Exercice court:
Pouvez-vous reprendre le texte ci-dessous consacré à La Clavière et le prolonger à partir de sa dernière phrase ?

Extrait proposé:

La Clavière, foncièrement et à maints égards est une histoire amoureuse.
Les histoires amoureuses ont leurs secrets des origines mais faut-il les éventer ? Secrets gardés secrets, ils nous aident ainsi à nous préserver dans la vitalité des naissances.
Ce que nous pouvons dire c’est que, dans ce sens-là, d’amoureux, nous sommes résolument et à tous les étages des amateurs.
Dans cette petite entreprise aujourd’hui quasiment invisible personne ne gagne un kopek ni de pognon ni de gloriole. Amateurs, lecteurs amoureux, sans doute essayons nous de publier les livres qui nous manquent, car ce sont des livres que nous publions et non pas des Auteurs, encore moins des Poètes.
Nos deux premiers : Sagittaire considérable et Le chaînon excessif (aujourd’hui réédités en un seul intitulé du dimanche) sont des livres diapason qui donnent la teneur de notre engagement et pas seulement éditorial.

Section des données:
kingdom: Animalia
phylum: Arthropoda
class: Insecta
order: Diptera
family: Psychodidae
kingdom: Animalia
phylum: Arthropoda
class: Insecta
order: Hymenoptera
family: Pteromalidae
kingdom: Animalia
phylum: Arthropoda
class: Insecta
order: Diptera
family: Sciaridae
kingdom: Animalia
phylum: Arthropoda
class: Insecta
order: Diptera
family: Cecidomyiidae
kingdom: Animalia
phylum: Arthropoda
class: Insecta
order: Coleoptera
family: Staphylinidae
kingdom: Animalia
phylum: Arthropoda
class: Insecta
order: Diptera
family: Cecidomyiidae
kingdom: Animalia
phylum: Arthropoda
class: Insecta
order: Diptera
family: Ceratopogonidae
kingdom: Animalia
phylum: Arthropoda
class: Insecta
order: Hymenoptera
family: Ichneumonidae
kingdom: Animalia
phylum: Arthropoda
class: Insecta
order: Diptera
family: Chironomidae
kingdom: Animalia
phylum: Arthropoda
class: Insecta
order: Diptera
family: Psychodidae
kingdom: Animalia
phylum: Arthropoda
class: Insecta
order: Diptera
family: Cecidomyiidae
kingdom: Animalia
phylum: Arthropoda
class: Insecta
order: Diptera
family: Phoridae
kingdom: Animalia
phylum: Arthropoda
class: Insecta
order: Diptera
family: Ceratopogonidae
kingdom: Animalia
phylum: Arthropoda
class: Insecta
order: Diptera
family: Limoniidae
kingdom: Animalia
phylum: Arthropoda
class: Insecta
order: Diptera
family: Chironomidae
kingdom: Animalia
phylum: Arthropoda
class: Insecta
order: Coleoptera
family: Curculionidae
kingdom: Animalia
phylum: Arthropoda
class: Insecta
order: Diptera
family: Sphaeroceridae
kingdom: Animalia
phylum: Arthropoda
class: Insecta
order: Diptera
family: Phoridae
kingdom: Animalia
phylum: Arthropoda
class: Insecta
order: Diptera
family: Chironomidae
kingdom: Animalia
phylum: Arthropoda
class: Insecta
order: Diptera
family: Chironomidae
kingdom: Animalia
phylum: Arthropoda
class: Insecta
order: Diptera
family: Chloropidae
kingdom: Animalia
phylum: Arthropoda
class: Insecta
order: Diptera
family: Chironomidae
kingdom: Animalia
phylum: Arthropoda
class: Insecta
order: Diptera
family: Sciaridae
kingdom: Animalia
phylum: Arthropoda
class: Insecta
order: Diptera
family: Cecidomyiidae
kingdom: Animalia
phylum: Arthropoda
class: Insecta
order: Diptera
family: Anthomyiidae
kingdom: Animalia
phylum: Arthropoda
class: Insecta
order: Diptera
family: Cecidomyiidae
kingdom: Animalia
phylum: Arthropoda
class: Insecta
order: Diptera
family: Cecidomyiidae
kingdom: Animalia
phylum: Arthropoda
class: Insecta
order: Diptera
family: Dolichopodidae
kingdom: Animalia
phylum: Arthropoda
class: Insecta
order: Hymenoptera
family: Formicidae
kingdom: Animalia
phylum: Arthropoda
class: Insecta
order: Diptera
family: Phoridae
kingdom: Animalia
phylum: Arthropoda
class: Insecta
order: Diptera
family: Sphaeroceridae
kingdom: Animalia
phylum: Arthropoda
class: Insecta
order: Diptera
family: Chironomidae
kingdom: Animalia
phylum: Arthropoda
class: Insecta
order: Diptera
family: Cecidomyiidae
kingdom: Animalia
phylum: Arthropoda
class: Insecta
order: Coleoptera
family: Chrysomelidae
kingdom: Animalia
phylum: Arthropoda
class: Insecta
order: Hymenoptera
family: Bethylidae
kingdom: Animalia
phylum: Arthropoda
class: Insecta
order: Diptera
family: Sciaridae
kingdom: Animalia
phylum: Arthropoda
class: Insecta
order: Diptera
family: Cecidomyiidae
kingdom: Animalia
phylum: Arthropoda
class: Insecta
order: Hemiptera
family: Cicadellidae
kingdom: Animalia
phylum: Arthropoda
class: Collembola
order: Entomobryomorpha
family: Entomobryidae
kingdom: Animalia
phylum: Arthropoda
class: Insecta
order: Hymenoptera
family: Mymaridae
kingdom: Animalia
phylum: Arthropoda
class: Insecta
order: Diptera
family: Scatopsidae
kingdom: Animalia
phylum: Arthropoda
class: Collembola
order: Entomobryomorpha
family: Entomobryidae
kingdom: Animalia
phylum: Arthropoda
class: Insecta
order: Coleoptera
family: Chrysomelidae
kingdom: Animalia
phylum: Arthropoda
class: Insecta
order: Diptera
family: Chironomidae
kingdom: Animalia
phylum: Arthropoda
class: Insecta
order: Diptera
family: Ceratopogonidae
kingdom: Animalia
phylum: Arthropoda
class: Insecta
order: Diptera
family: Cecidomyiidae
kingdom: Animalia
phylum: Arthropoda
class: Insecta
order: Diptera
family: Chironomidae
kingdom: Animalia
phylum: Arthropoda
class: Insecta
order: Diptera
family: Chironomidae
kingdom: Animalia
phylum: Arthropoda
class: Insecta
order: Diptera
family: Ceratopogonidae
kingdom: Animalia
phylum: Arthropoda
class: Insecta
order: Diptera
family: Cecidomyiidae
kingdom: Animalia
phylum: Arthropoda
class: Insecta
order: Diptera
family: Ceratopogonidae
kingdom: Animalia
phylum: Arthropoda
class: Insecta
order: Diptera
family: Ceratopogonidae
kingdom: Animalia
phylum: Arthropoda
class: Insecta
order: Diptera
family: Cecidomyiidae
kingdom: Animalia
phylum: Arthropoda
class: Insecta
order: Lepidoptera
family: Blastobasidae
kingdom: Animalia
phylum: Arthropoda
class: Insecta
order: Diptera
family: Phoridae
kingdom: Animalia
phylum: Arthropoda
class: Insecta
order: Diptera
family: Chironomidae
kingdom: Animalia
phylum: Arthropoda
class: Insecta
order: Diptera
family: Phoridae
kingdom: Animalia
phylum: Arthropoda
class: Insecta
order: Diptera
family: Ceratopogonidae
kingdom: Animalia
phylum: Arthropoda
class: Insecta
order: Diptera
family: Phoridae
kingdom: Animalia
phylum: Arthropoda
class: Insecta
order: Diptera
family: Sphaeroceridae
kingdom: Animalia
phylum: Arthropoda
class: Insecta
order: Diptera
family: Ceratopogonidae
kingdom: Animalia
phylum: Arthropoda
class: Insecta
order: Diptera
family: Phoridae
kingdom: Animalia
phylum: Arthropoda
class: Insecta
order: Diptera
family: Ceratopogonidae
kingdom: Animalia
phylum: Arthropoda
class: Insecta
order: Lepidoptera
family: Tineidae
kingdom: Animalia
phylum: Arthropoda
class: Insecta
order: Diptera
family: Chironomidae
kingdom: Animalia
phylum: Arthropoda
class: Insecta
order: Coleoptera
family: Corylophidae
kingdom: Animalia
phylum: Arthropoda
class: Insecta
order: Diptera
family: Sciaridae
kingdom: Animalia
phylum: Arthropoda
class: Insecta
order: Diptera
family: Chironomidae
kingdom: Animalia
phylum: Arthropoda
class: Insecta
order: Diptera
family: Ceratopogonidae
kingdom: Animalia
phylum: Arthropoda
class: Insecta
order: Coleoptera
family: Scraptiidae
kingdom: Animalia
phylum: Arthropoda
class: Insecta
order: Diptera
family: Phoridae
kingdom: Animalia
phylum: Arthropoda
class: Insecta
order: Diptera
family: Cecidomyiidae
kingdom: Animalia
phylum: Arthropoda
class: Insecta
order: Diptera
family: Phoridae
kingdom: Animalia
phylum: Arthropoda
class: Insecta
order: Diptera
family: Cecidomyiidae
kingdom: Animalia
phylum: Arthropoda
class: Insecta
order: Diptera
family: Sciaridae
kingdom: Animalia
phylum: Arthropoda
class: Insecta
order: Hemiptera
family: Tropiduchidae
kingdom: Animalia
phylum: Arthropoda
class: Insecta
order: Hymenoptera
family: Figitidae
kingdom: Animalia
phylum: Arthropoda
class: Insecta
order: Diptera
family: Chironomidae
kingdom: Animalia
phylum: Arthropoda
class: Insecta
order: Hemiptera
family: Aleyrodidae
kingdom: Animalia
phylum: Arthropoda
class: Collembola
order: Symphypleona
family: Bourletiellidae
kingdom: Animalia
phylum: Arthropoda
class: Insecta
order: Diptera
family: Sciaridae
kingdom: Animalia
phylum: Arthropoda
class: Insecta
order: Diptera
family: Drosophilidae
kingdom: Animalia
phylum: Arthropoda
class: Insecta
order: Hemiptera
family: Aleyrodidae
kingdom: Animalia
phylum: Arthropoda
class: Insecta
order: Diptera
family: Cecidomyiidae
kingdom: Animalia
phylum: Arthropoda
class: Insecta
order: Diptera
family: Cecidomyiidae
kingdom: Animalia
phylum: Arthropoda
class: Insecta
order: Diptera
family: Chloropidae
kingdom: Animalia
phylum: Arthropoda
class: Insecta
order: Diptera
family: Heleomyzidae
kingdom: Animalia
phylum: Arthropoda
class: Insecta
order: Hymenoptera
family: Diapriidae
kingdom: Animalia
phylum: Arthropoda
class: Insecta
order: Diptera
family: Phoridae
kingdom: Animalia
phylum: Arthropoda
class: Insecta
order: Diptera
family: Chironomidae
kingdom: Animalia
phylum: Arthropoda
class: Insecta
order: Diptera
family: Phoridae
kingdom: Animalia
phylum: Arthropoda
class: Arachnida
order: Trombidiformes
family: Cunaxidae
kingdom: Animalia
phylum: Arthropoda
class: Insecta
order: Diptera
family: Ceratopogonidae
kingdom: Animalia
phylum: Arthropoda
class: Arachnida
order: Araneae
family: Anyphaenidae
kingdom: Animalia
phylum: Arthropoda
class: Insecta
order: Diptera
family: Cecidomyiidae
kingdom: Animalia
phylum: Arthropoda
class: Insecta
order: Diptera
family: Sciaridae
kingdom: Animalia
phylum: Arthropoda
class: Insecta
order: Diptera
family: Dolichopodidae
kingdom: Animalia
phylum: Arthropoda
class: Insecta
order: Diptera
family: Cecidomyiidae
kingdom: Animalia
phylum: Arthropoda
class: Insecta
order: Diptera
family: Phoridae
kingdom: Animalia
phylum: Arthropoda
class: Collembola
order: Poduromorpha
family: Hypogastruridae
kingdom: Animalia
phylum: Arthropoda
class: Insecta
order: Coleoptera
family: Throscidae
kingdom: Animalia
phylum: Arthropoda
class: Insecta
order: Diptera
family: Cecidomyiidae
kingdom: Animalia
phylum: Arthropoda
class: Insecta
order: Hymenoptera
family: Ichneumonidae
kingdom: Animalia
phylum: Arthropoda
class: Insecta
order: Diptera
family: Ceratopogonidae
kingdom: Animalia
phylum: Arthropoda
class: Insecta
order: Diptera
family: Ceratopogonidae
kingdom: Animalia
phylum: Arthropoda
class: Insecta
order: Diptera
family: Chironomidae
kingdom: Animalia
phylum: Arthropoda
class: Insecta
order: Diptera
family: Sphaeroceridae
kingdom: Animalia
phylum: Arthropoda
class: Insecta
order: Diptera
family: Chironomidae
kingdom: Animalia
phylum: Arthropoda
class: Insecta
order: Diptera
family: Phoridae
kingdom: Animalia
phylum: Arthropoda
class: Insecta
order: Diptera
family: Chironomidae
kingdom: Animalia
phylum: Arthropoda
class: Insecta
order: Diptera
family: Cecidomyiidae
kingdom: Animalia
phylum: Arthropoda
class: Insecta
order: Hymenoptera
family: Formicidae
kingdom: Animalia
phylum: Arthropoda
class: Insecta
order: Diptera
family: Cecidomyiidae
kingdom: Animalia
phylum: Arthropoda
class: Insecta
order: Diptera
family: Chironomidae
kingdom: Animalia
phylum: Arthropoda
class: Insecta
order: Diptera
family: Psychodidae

Réponse rédigée:
Pour éviter de bavarder le plus simple est de les citer :
Car c’est inachevé un livre. C’est une voix sans timbre, pas même un bruit, une dessiccation inerte et froide, stérile ; de la pâte sèche, des enfilades mutiques d’empreintes infligées à de la pâte sèche. Que cette inanité toutefois pénètre dans l’épaisseur cytoplasmique d’un lecteur consentant, alors là, elle enrôle sa substance, ses humeurs, sa mémoire et c’est, de la vie, dans la vie, une forme inédite qui entre en fermentation ; inédite, profuse, menue, suave et âpre et luxuriante, aride et terrifiante, violente et douce, délicieuse, sublime, maléfique, rétive aux évidences, séditieuse à l’ordre des choses, contre nature ; humaine, exclusivement. Avec sa chair singulière, les émois, l’entendement, les troubles, les images qui y sont imprimées, c’est le lecteur qui reprend le licol, qui poursuit le travail, qui accomplit le livre, qui le métabolise en surcroît de désirs, en regain de santé, en surplus d’existence[...] - Le chaînon excessif.

Dans l’ordre du désir, nous souhaitons publier des livres qui savent l’allumer mais qui ne couchent pas pour autant dès le premier soir et même qui prennent tout leur temps avant de se livrer. Des livres à relire.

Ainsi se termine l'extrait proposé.